- League: LEB Plata
- Sport: Basketball
- Number of games: 306 (regular season)
- Number of teams: 18

Regular Season
- Season champions: Akasvayu Vic
- Season MVP: Stevie Johnson

Play-offs
- Play-offs champions: Illescas Urban CLM
- Play-offs runners-up: Farho Gijón

LEB Plata seasons
- ← 2006–072008–09 →

= 2007–08 LEB Plata season =

The 2007–08 LEB Plata season was the 8th season of the LEB Plata, second league of the Liga Española de Baloncesto and third division in Spain. It is also named Adecco Plata for sponsorship reasons.

==Competition format==
18 teams play the regular season. This is a round robin, where each team will play twice against every rival. The champion of the Regular Season is promoted to LEB Oro and the eight next teams join the play-offs. A best-of-three quarterfinal and a Final Four decided the second promoted team.

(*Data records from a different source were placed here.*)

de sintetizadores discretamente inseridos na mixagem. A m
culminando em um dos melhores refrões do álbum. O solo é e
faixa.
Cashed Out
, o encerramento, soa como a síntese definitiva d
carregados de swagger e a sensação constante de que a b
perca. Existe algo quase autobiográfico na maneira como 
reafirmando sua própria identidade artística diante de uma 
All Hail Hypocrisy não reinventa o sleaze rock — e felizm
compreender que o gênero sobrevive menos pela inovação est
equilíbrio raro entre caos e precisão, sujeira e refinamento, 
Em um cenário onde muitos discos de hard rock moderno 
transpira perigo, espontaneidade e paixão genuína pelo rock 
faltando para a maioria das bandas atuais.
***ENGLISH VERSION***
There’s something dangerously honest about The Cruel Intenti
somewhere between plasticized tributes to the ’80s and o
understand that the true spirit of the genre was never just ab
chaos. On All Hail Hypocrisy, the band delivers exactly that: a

The last two qualified teams were relegated to LEB Bronce.

If two or more teams have got the same number of winning games, the criteria of tie-breaking are these:
1. Head-to-head winning games.
2. Head-to-head points difference.
3. Total points difference.

== Regular season ==

===League table===

| # | Teams | GP | W | L | PF | PA | PT | Qualification or relegation |
| 1 | Akasvayu Vic | 34 | 27 | 7 | 2553 | 2311 | 61 | Promotion to LEB Oro |
| 2 | Illescas Urban CLM | 34 | 24 | 10 | 2652 | 2509 | 58 | Promotion playoffs |
| 3 | Clínicas Rincón Axarquía | 34 | 24 | 10 | 2607 | 2374 | 58 |
| 4 | CajaRioja | 34 | 23 | 11 | 2640 | 2476 | 57 |
| 5 | Calefacciones Farho Gijón | 34 | 23 | 11 | 2690 | 2590 | 57 |
| 6 | Deportes Blanes BS Almería | 34 | 21 | 13 | 2645 | 2503 | 55 |
| 7 | Cáceres 2016 | 34 | 20 | 14 | 2674 | 2596 | 54 |
| 8 | CAI Huesca Cosarsa | 34 | 19 | 15 | 2582 | 2457 | 53 |
| 9 | Plasencia Extremadura | 34 | 17 | 17 | 2689 | 2689 | 51 |
| 10 | Tarragona 2016 | 34 | 17 | 17 | 2655 | 2538 | 51 |
| 11 | Qalat Cajasol | 34 | 14 | 20 | 2631 | 2789 | 48 |
| 12 | Bàsquet Muro | 34 | 14 | 20 | 2631 | 2789 | 48 |
| 13 | Alimentos de Palencia | 34 | 12 | 22 | 2493 | 2619 | 46 |
| 14 | Ourense Grupo Juanes | 34 | 12 | 22 | 2398 | 2549 | 46 |
| 15 | WTC Cornellà | 34 | 11 | 23 | 2347 | 2633 | 45 |
| 16 | CB Prat Joventut | 34 | 11 | 23 | 2353 | 2576 | 45 |
| 17 | Imaje Sabadell Gapsa | 34 | 9 | 25 | 2353 | 2576 | 43 | Relegation to LEB Bronce |
| 18 | Costa Urbana Playas de Santa Pola | 34 | 8 | 26 | 2459 | 2642 | 42 |

==Playoffs==
Teams qualified from 2nd to 9th will play the promotion play-off. If the winner of Copa LEB Plata is qualified between 2nd and 5th at the final of the Regular Season, it will join the play-offs as 2nd qualified. A best-of-three series and a Final Four hosted at Cáceres (with re-seeding) decided who promotes to LEB Oro.